The Truth, Justice and Reconciliation Commission (TJRC) – an independent transitional justice organisation created in 2008 to retrospectively investigate human rights violations and historical injustices in Kenya since independence – found that the country’s Muslim community faced institutional political, social, and economic discrimination.

Predominantly Muslim-inhabited areas were also found to be lagging behind in development due to an overt lack of both private and public investment.

The government’s reaction to the string of attack by al-Shabab did not help matters either. Kenya’s Muslims, particularly those in the Somali-inhabited northeast region, faced various human rights abuses by security agencies, particularly the Anti-Terrorism Police Unit (ATPU).

According to Human Rights Watch’s report – Kenya: Killings, Disappearances by Anti-Terror Police – Kenyan Muslims were subject to abuses by the ATPU, including extortion, harassment and arbitrary detention.

The ATPU, the rights group said, was reportedly involved in the extrajudicial killings of suspected al-Shabab operatives and sympathisers.

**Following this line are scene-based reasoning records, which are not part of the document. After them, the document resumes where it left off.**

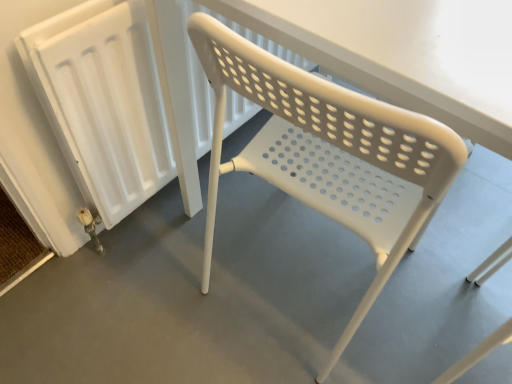
Question: Considering the relative sizes of white plastic chair at center and white plastic chair at center in the image provided, is white plastic chair at center taller than white plastic chair at center?

Choices:
 (A) yes
 (B) no

Answer: (B)

Question: Considering the relative sizes of white plastic chair at center and white plastic chair at center in the image provided, is white plastic chair at center wider than white plastic chair at center?

Choices:
 (A) yes
 (B) no

Answer: (A)

Question: From the image's perspective, is white plastic chair at center beneath white plastic chair at center?

Choices:
 (A) no
 (B) yes

Answer: (B)

Question: Is white plastic chair at center with white plastic chair at center?

Choices:
 (A) no
 (B) yes

Answer: (A)

Question: Considering the relative positions of white plastic chair at center and white plastic chair at center in the image provided, is white plastic chair at center in front of white plastic chair at center?

Choices:
 (A) no
 (B) yes

Answer: (A)

Question: From a real-world perspective, is white plastic radiator at left positioned above or below white plastic chair at center?

Choices:
 (A) below
 (B) above

Answer: (A)

Question: Relative to white plastic chair at center, is white plastic radiator at left in front or behind?

Choices:
 (A) front
 (B) behind

Answer: (B)

Question: Looking at the image, does white plastic radiator at left seem bigger or smaller compared to white plastic chair at center?

Choices:
 (A) big
 (B) small

Answer: (B)

Question: In terms of height, does white plastic radiator at left look taller or shorter compared to white plastic chair at center?

Choices:
 (A) short
 (B) tall

Answer: (A)

Question: Based on their sizes in the image, would you say white plastic chair at center is bigger or smaller than white plastic radiator at left?

Choices:
 (A) small
 (B) big

Answer: (B)

Question: Is white plastic chair at center spatially inside white plastic radiator at left, or outside of it?

Choices:
 (A) inside
 (B) outside

Answer: (B)

Question: Considering the positions of point (380, 150) and point (101, 142), is point (380, 150) closer or farther from the camera than point (101, 142)?

Choices:
 (A) farther
 (B) closer

Answer: (B)

Question: Considering the positions of white plastic chair at center and white plastic radiator at left in the image, is white plastic chair at center wider or thinner than white plastic radiator at left?

Choices:
 (A) thin
 (B) wide

Answer: (B)

Question: Based on their positions, is white plastic chair at center located to the left or right of white plastic chair at center?

Choices:
 (A) left
 (B) right

Answer: (A)

Question: Would you say white plastic chair at center is inside or outside white plastic chair at center?

Choices:
 (A) inside
 (B) outside

Answer: (B)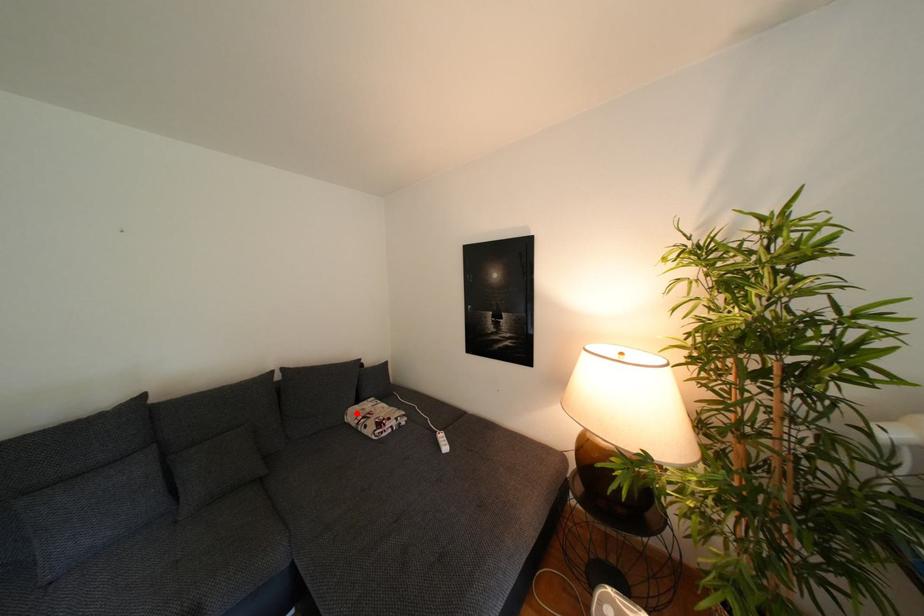
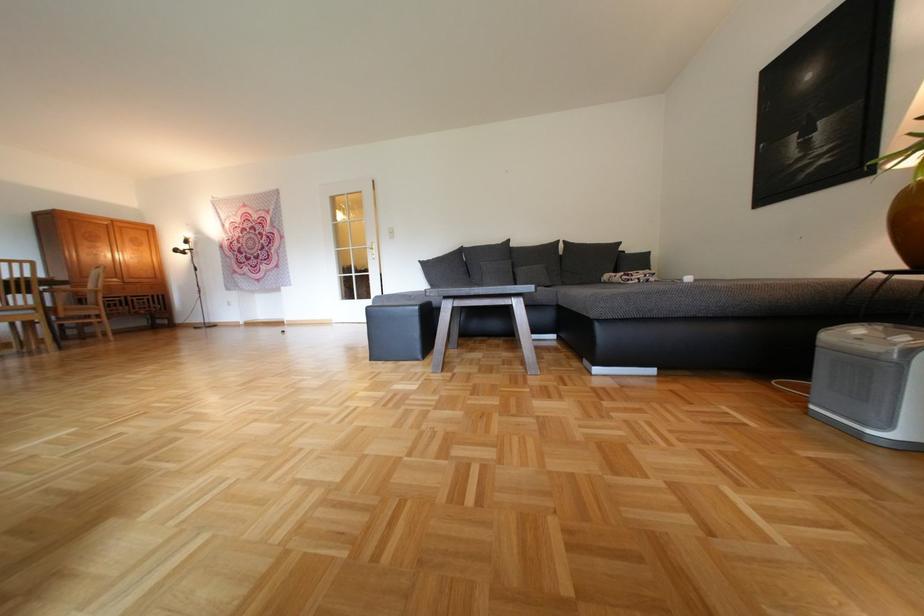
Find the pixel in the second image that matches the highlighted location in the first image.

(614, 276)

To the ethnic Somali population in northeastern Kenya, there is nothing new in these actions.

Collective punishment

The Kenyan security forces have often reacted to incidents of insecurity with one policy – collectively punishing the region’s inhabitants for the crimes of a few.

The most heinous of pogroms carried out in the region – among them the Garissa massacre of 1980 and the 1984 Wagalla massacre in Wajir – were a result government’s efforts to deal with banditry and clan conflicts.

In just the Wagalla airstrip outside Wajir town an estimated 1,000 people were shot dead or burnt alive by security officials on an operation to stop clan conflict.

As a result of decades of marginalisation, northeastern Kenya – as well as parts of the coastal region – lacks basic services such as paved roads, schools and hospitals. These regions suffer from poverty, high youth unemployment, rapid population growth and general insecurity.

Resentment towards the government is high and radicals are able to exploit these factors. Chronic youth unemployment, for example, makes al-Shabab’s promise of some income attractive.

Some recent government actions in the region have not been helpful either.

In an effort to shore up support for a would-be government in Kismayu-Somalia – one aimed at administering a buffer zone between Kenya and Somalia – Kenya recruited young Kenyan-Somalis to bolster the ranks of a Somali militia allied to it.

Some of these young men were picked from Garissa and Wajir towns in the region and trained at the Kenya Wildlife Service training college in Manyani at the coast before being sent to Somalia.

It’s believed that some of these young men ended up with al-Shabab and could be part of the gangs being used to wage war in Kenya.

An audit into where these young men are and whether all of them can be accounted for might prove useful.

To win the war against al-Shabab, analysts say, Kenya will have to re-think its approaches to fighting insecurity and its relations with its ethnic Somali community and Muslim population.

It’s only when the community is made to feel part and parcel of mainstream Kenya and used as the first line of defence that favourable results might be achieved.